Collected data

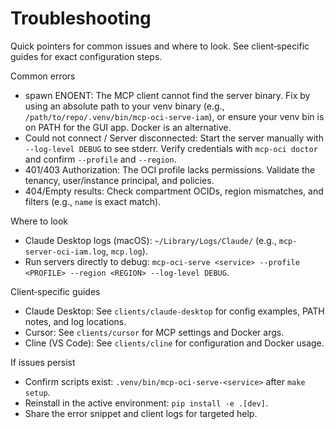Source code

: # Troubleshooting

Quick pointers for common issues and where to look. See client‑specific guides for exact configuration steps.

Common errors
- spawn ENOENT: The MCP client cannot find the server binary. Fix by using an absolute path to your venv binary (e.g., `/path/to/repo/.venv/bin/mcp-oci-serve-iam`), or ensure your venv bin is on PATH for the GUI app. Docker is an alternative.
- Could not connect / Server disconnected: Start the server manually with `--log-level DEBUG` to see stderr. Verify credentials with `mcp-oci doctor` and confirm `--profile` and `--region`.
- 401/403 Authorization: The OCI profile lacks permissions. Validate the tenancy, user/instance principal, and policies.
- 404/Empty results: Check compartment OCIDs, region mismatches, and filters (e.g., `name` is exact match).

Where to look
- Claude Desktop logs (macOS): `~/Library/Logs/Claude/` (e.g., `mcp-server-oci-iam.log`, `mcp.log`).
- Run servers directly to debug: `mcp-oci-serve <service> --profile <PROFILE> --region <REGION> --log-level DEBUG`.

Client‑specific guides
- Claude Desktop: See `clients/claude-desktop` for config examples, PATH notes, and log locations.
- Cursor: See `clients/cursor` for MCP settings and Docker args.
- Cline (VS Code): See `clients/cline` for configuration and Docker usage.

If issues persist
- Confirm scripts exist: `.venv/bin/mcp-oci-serve-<service>` after `make setup`.
- Reinstall in the active environment: `pip install -e .[dev]`.
- Share the error snippet and client logs for targeted help.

→ THE TASK: Tell how many lines in the data hold the string "Desktop". Only the number is wanted.

→ WRITTEN ANSWER: 2